Assuming the anoxic tank's BOD removal rate for influent is η (20%–50%), then the BOD concentration entering the membrane bioreactor is C_BOD × (1–20%);

Required membrane bioreactor volume: at least [C_BOD × (1–20%)] / 2.

(3) Membrane Element Selection

① Select appropriate membrane flux;

② Determine the required membrane area;

③ Determine the number of membrane elements based on the membrane area of a single element;

④ MBR membrane operation involves backwashing, etc., so it's necessary to comprehensively consider water utilization rate and element downtime;

9.MBR Permeate (Product Water) System

The permeate system can operate in either continuous or intermittent (on/off) mode.

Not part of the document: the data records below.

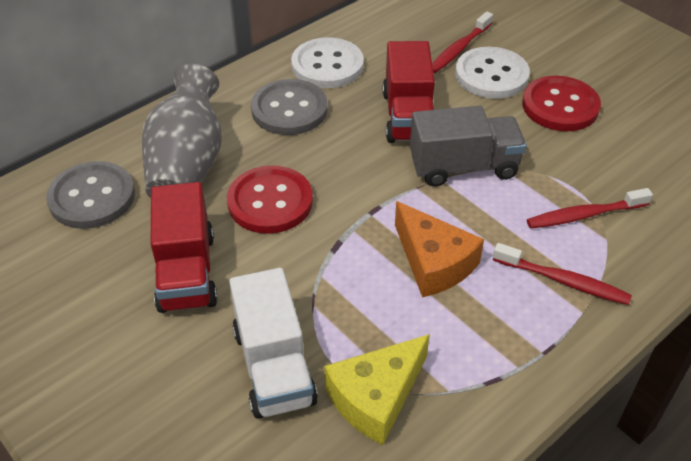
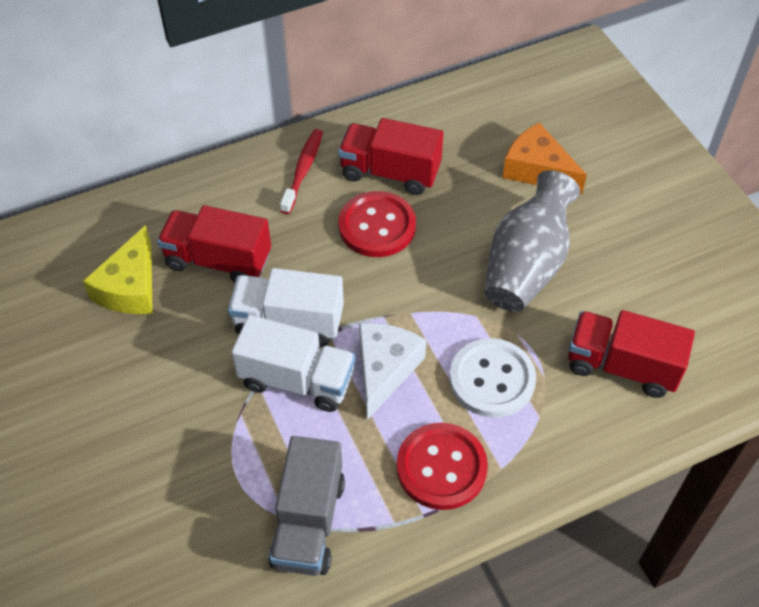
grey button: 2 -> 0
red toothbrush: 3 -> 1
red truck: 2 -> 3
white button: 2 -> 1
white cheese: 0 -> 1
white truck: 1 -> 2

For slightly polluted source water or systems with low MLSS concentration in the MBR tank, permeate can be extracted continuously. For systems with high MLSS, a mode combining suction and pause can be used.

10.MBR Aeration System

Oxygen Demand:The aeration system primarily supplies oxygen for the metabolism and growth of microorganisms in the membrane bioreactor,mainly in three aspects:

(1) Oxygen demand for microbial oxidation and decomposition of organic matter;

(2) Oxygen demand for oxidation and decomposition of microbial cell material itself;

(3) Oxygen demand for oxidation of ammonia nitrogen in the wastewater.

11.Aeration: Energy consumption can be reduced by implementing cyclic aeration.

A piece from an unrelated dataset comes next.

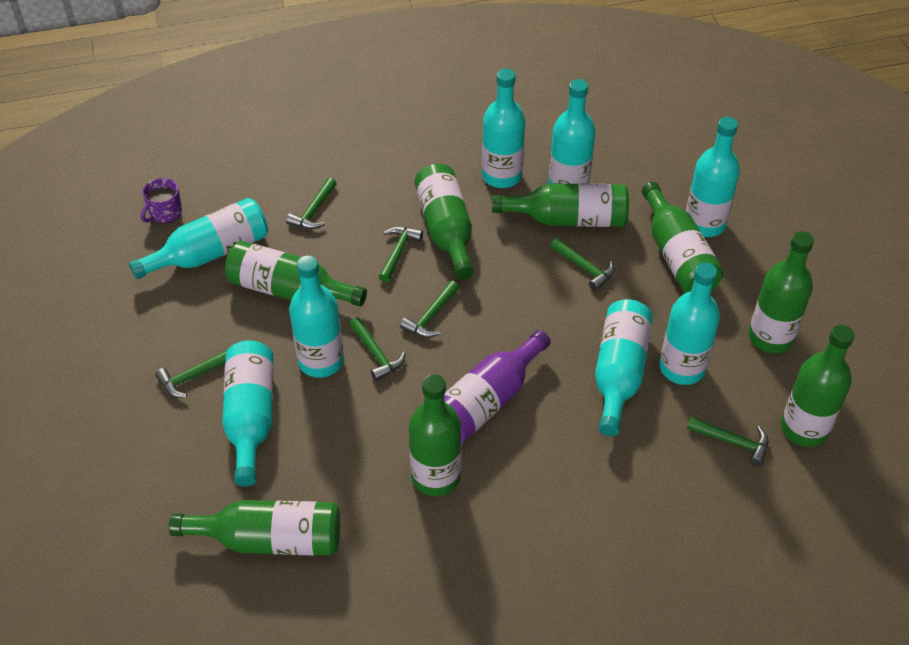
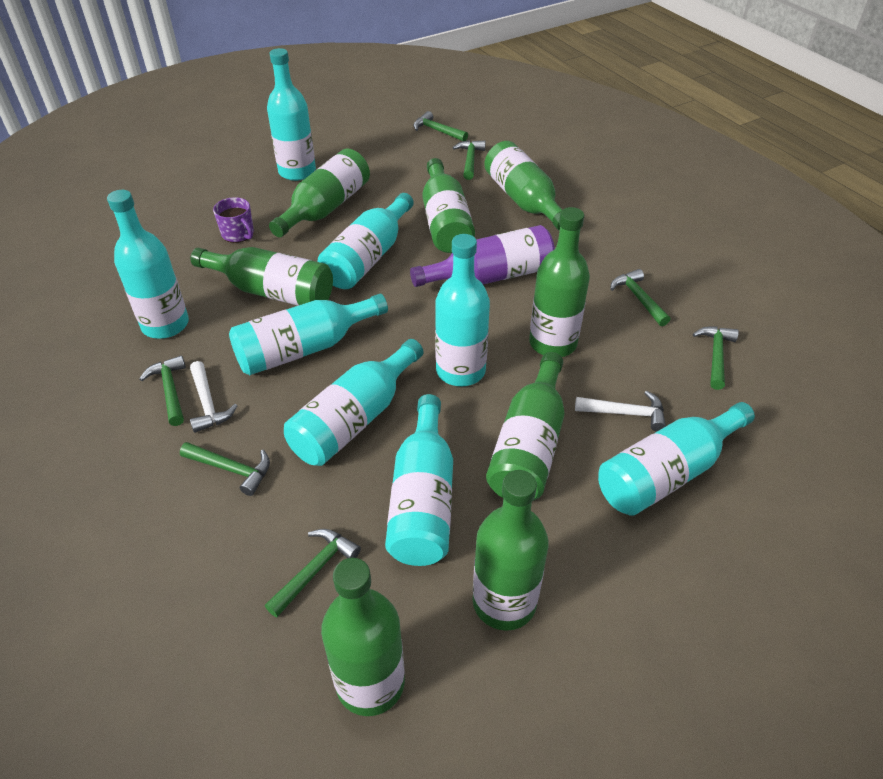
white hammer: 0 -> 2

Previously: 10 sec on, 10 sec off → Now: 10 sec on, 30 sec off. This aeration method requires an even number of membrane trains. Operating two membrane trains simultaneously can reduce energy consumption by 75%; under low flux and low fouling conditions, it can be reduced by 50%; this aeration method reduces shear force on microorganisms, improving floc structure and removal efficiency.

Note:Single membrane train; peak conditions; under high fouling conditions, the 10/30 aeration cannot be used.

12.MBR Backwash System

Based on the principle that organic fouling is effectively removed by alkaline cleaning and scaling (salt deposits) by acid cleaning, the Chemically Enhanced Backwash (CEB) procedure is introduced into MBR membrane operation. Through an operation similar to low-intensity chemical cleaning, MBR membrane fouling is eliminated at the early stage of formation, preventing synergistic deterioration due to untimely membrane recovery.

13.MBR Chemical Dosing System

The frequency and conditions for chemical cleaning are related to the quality of the influent water. Typically, chemical cleaning should be performed every 1–3 months of operation or when the transmembrane pressure (TMP) under the same operating conditions increases by 0.5 bar or more compared to the initial value.